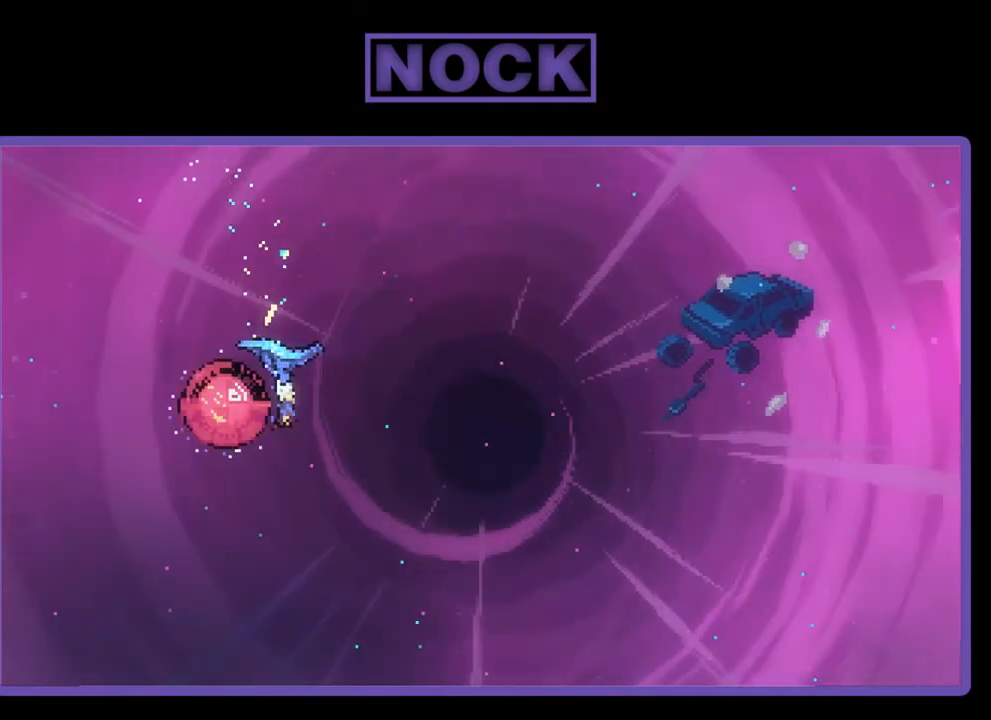
{"buttons": ["R2", "DPAD_UP", "DPAD_RIGHT"], "right_stick": "center", "events": [[67, "DPAD_LEFT", "up"], [133, "DPAD_RIGHT", "down"], [433, "DPAD_UP", "down"]]}
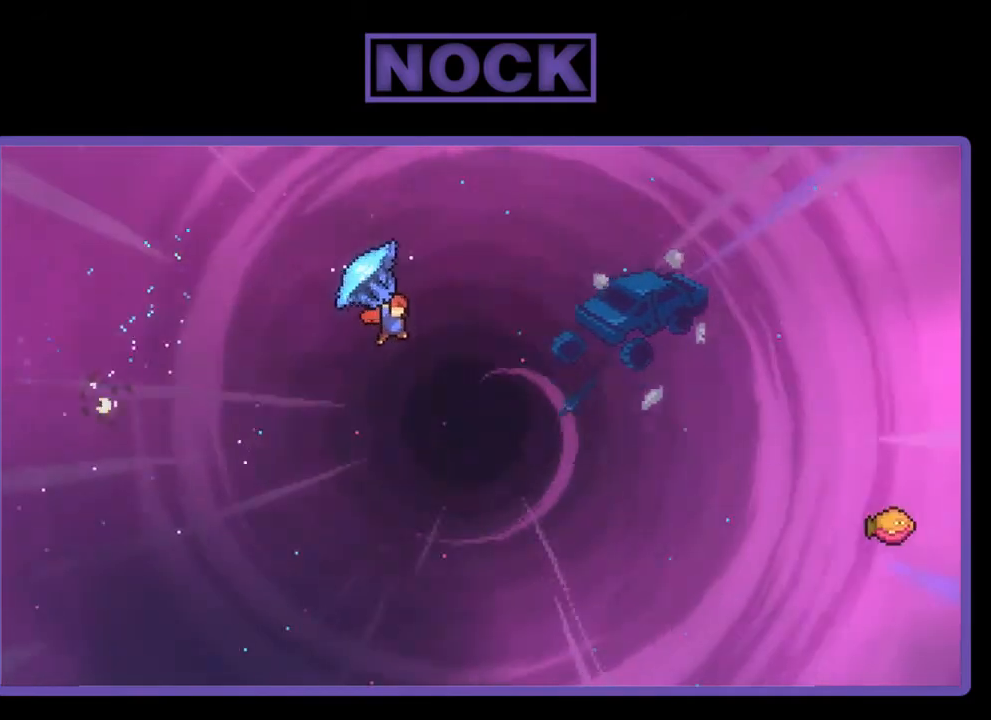
{"buttons": ["DPAD_UP", "DPAD_RIGHT"], "right_stick": "center", "events": [[500, "R2", "up"]]}
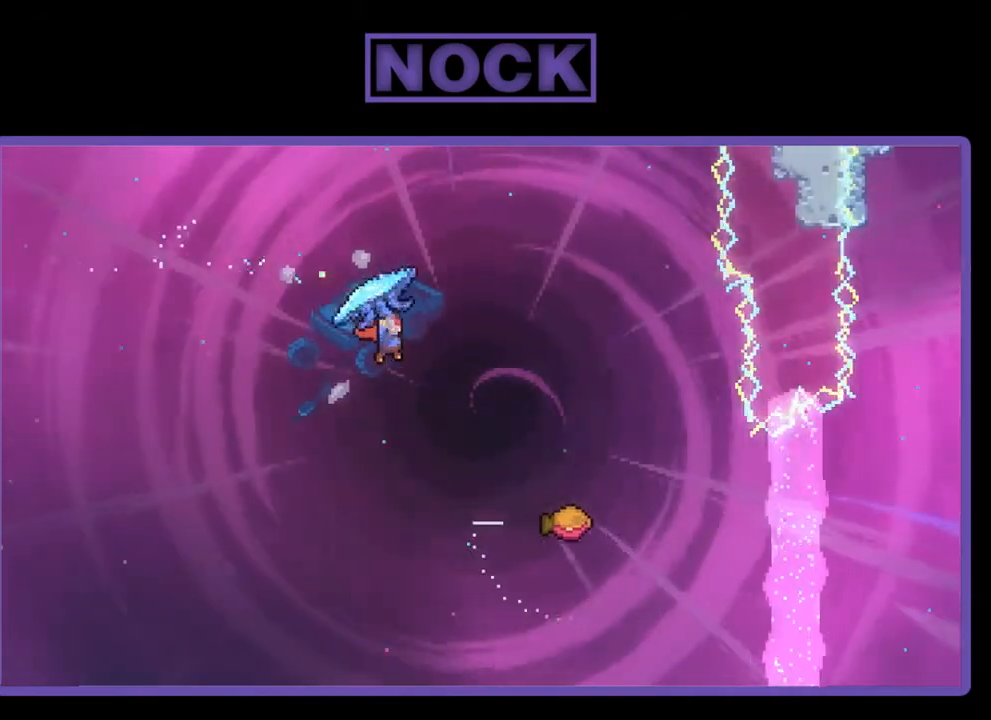
{"buttons": ["CIRCLE", "R2", "DPAD_RIGHT"], "right_stick": "center", "events": [[33, "DPAD_RIGHT", "up"], [133, "CIRCLE", "down"], [133, "R2", "down"], [233, "DPAD_RIGHT", "down"], [433, "DPAD_UP", "up"]]}
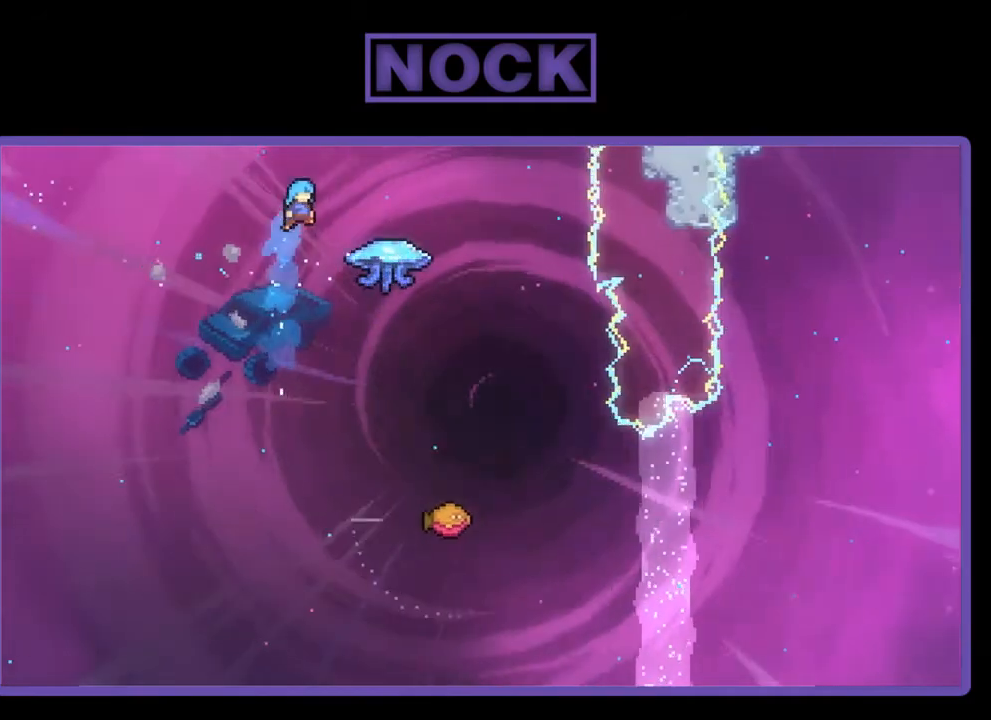
{"buttons": ["CIRCLE", "R2", "DPAD_RIGHT"], "right_stick": "center", "events": []}
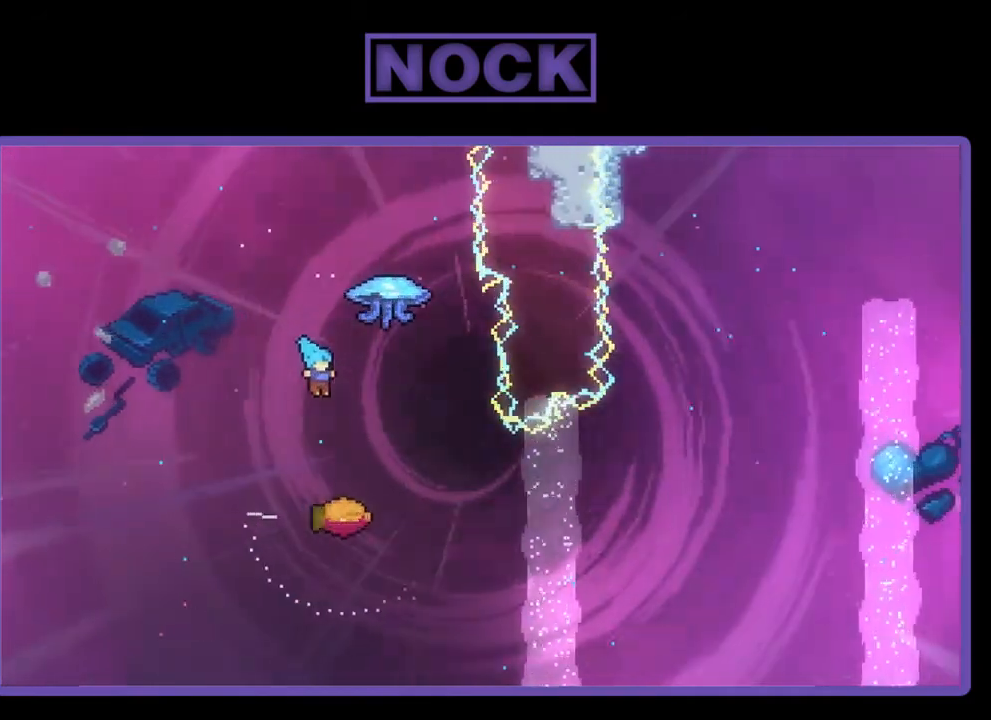
{"buttons": ["R2", "DPAD_RIGHT"], "right_stick": "center", "events": [[100, "CIRCLE", "up"], [100, "DPAD_RIGHT", "up"], [233, "DPAD_RIGHT", "down"], [233, "DPAD_UP", "down"], [267, "DPAD_UP", "up"]]}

• WHAT NEEDS TO BE DONE
In your output, repeat the listing above exactly and include none of the pictures.

• YOUR SOLUTION
{"buttons": ["R2", "DPAD_UP", "DPAD_RIGHT"], "right_stick": "center", "events": [[67, "DPAD_LEFT", "up"], [133, "DPAD_RIGHT", "down"], [433, "DPAD_UP", "down"]]}
{"buttons": ["DPAD_UP", "DPAD_RIGHT"], "right_stick": "center", "events": [[500, "R2", "up"]]}
{"buttons": ["CIRCLE", "R2", "DPAD_RIGHT"], "right_stick": "center", "events": [[33, "DPAD_RIGHT", "up"], [133, "CIRCLE", "down"], [133, "R2", "down"], [233, "DPAD_RIGHT", "down"], [433, "DPAD_UP", "up"]]}
{"buttons": ["CIRCLE", "R2", "DPAD_RIGHT"], "right_stick": "center", "events": []}
{"buttons": ["R2", "DPAD_RIGHT"], "right_stick": "center", "events": [[100, "CIRCLE", "up"], [100, "DPAD_RIGHT", "up"], [233, "DPAD_RIGHT", "down"], [233, "DPAD_UP", "down"], [267, "DPAD_UP", "up"]]}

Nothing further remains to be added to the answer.